9. Brian Laudrup (Milan / Fiorentina / Chelsea)

Pada tahun 1994, Walter Smith mengendarai Laudrup ke sebuah hotel di Loch Lomond untuk mencoba dan meyakinkan internasional Denmark bahwa Rangers adalah tempat yang tepat. Dia tidak perlu repot.

Mengapa Premier League benar melihat menutup jendela transfer tadi
9 out of the favor Liga Premier bintang yang masih bisa bergerak musim panas ini

“Saya berbicara dengan Walter dan berkata, ‘sebelum Anda membaca sesuatu di surat kabar, saya baru saja mendapat tawaran dari Barcelona dan saya telah menolaknya’,” kenang Laudrup. “Dia tidak mengatakan apapun sebentar dan kemudian Dia berkata, ‘Jadi, Anda lebih suka bermain Falkirk pada Selasa malam?’ Saya berkata, ‘Iya, saya suka itu’ dan dia tertawa dan menjabat tangan saya. “Selama empat tahun berikutnya Dane menjadi legenda, membantu klub tersebut meraih sembilan gelar liga berturut-turut.

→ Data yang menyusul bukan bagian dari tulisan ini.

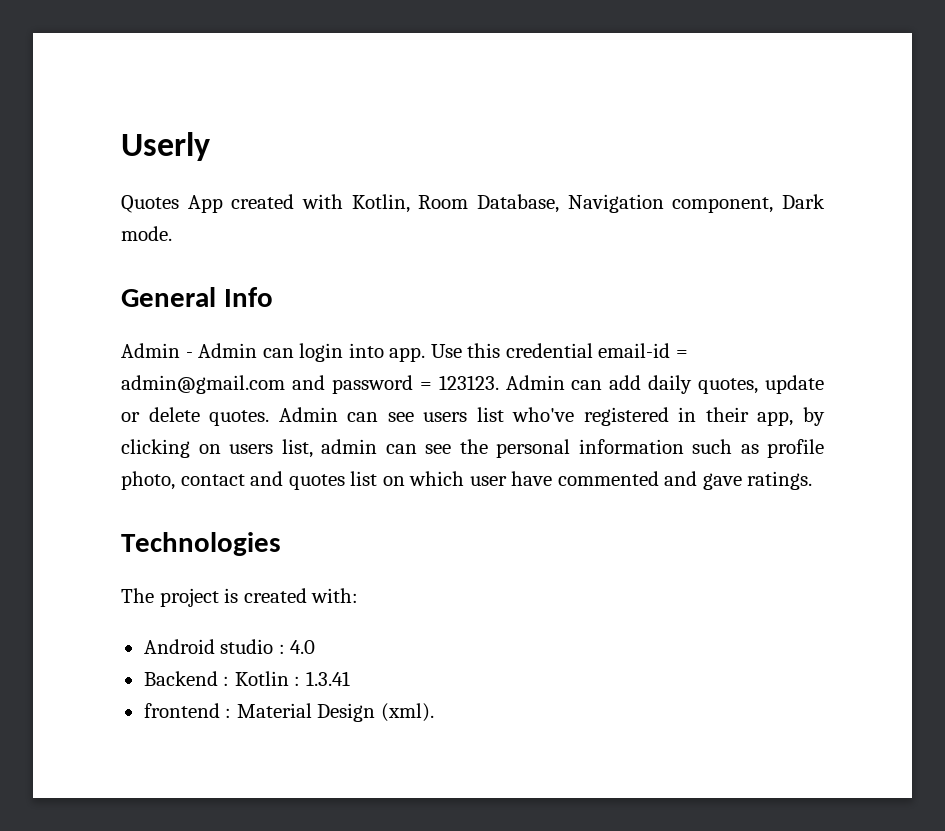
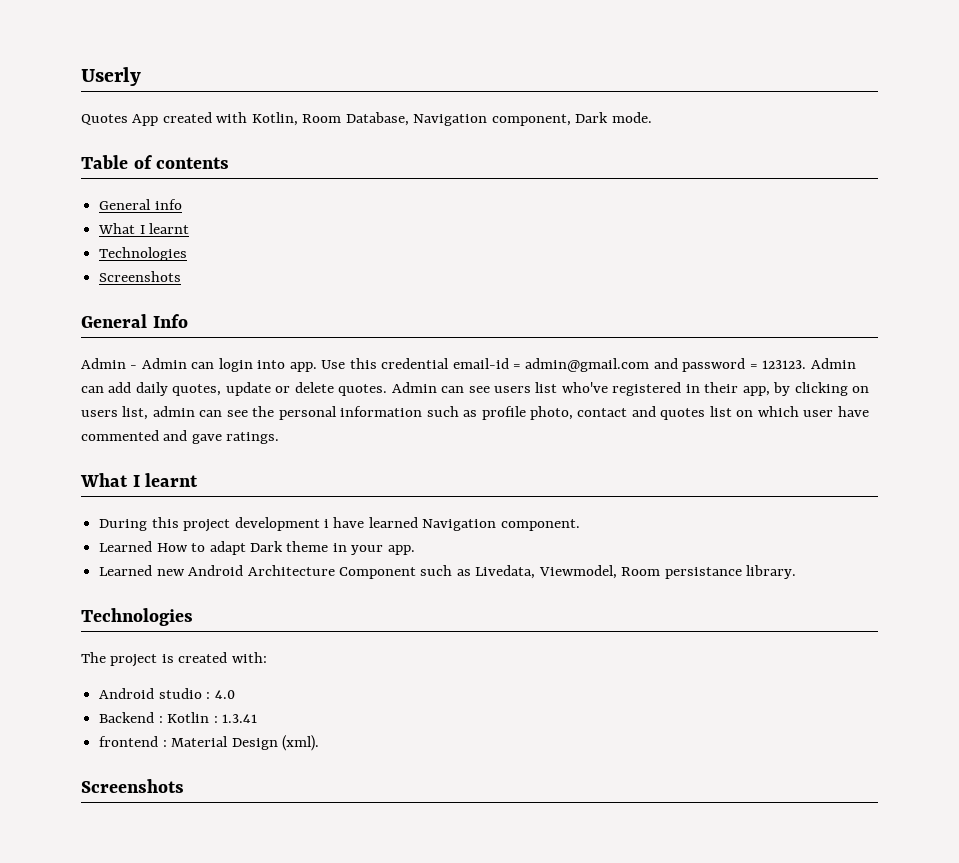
(172, 233) none -> [81,155,230,169] [99,199,182,210] [98,223,190,234] [99,247,188,261] [99,271,182,282] // Table of contents // General info // What I learnt // Technologies // Screenshots
(813, 480) none -> [80,473,199,487] [99,517,580,532] [99,541,415,555] [99,565,797,579] // What I learnt // During this project development i have learned Navigation component. // Learned How to adapt Dark theme in your app. // Learned new Android Architecture Component such as Livedata, Viewmodel, Room persistance library.
(434, 712) none -> [81,779,184,793] // Screenshots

Kemudian di Milan, Laudrup memenangkan Piala Eropa dan Serie A, namun ia “tidak pernah merasakan bagian dari tim itu”. Di Fiorentina, dia mencatat bahwa pembayar asing disalahkan saat terjadi kesalahan. London juga merupakan petualangan yang disesalkannya. Setelah menandatangani kontrak dengan Chelsea pada 1998, gelandang tersebut mencoba keluar dari kontrak.

Rangers benar-benar rumah spiritualnya: “Saya bahagia di Skotlandia di taman dan keluarga saya dan saya sangat senang melakukannya.”